If I could walk in your shoes for a day, what would the voices say to me, what would the faces look like? Could I survive your reality or would I go mad?
*Since his pre-teens, my son has struggled with a myriad of mental health issues. Diagnosed at age 12 with severe panic/anxiety disorder and Obsessive Compulsive Disorder, he also has bouts of depression, and times when he experiences auditory and visual hallucinations. As much as I try to be empathetic, I can’t totally grasp what he’s going through. Some days, I’ve wished I could be inside his head, to experience what he does, so that I could understand and perhaps be better equipped to help him. Yet, being witness to his episodes of panic and depression, I don’t think I could survive them with as much strength and courage as he does.
26 thoughts on “In his shoes”
Just remember that you built and maintain the foundation for that strength.
Brilliantly said in 57 words.
Coming by from the linkup. My son is 20 and a new daddy. He is bipolar, OCD, generalized as well as socialized anxiety disorder and ADHD. I have a friend whose daughter sounds like your son only add Aspbergers to her list. Having watched both my son and her daughter grow up I often wish I could take one bad moment away. One hurt, one rage, one moment of sadness. For them to have one day of level. Just one day.

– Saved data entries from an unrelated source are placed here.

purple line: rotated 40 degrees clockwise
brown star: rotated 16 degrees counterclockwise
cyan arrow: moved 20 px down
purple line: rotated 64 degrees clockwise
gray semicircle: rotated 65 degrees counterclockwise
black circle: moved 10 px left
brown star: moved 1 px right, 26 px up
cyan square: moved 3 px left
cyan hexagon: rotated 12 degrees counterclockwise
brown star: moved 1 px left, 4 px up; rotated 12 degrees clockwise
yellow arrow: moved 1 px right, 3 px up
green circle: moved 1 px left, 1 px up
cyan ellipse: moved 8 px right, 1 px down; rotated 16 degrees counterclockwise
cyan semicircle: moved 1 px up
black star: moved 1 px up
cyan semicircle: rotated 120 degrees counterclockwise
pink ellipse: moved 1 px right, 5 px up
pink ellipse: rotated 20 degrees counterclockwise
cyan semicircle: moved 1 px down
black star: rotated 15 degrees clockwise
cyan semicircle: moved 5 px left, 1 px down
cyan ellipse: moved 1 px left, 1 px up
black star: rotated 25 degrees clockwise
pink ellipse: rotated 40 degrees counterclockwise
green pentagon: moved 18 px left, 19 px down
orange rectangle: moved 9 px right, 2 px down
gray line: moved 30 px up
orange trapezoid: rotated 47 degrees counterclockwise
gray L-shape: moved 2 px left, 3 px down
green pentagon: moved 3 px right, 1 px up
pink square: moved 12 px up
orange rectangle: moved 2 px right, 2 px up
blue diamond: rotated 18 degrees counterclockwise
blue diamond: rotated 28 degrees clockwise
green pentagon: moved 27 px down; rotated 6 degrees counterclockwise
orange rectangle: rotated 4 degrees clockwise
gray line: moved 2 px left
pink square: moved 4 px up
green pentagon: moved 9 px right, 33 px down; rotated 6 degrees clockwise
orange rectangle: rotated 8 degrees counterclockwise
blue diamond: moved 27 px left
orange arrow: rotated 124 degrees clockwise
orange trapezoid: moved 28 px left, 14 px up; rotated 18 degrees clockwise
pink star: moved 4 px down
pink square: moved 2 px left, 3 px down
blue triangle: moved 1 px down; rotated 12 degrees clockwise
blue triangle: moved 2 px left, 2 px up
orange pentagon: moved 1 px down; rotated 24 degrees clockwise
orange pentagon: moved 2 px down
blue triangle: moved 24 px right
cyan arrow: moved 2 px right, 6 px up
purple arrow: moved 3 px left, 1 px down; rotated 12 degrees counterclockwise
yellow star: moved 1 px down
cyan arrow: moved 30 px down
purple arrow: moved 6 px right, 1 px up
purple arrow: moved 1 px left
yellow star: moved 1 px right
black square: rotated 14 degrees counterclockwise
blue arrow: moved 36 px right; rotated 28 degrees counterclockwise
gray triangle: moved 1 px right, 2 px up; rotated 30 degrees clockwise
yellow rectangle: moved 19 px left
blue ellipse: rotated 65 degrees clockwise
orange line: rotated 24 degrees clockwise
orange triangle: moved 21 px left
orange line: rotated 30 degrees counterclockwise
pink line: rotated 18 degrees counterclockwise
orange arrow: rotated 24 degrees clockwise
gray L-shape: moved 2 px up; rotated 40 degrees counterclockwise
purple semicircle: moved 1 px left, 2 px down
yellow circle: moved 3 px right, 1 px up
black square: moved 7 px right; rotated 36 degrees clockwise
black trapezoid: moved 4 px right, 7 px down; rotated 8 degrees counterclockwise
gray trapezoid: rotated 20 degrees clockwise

I think every parent feels this need on some level. And I can only the imagine the intensity of your need. Great interpretation on this prompt, Tara. Very touching.
Thanks for linking up.
Spoken by a true mother who would take the place of her child in pain or need. Beautifully said.
It must be heartbreaking, at times. But you’re such a supportive and loving mom. Your son is so lucky to have you.
This is very beautifully written from the heart…the heart of a mother. Sweet hugs to you, my friend!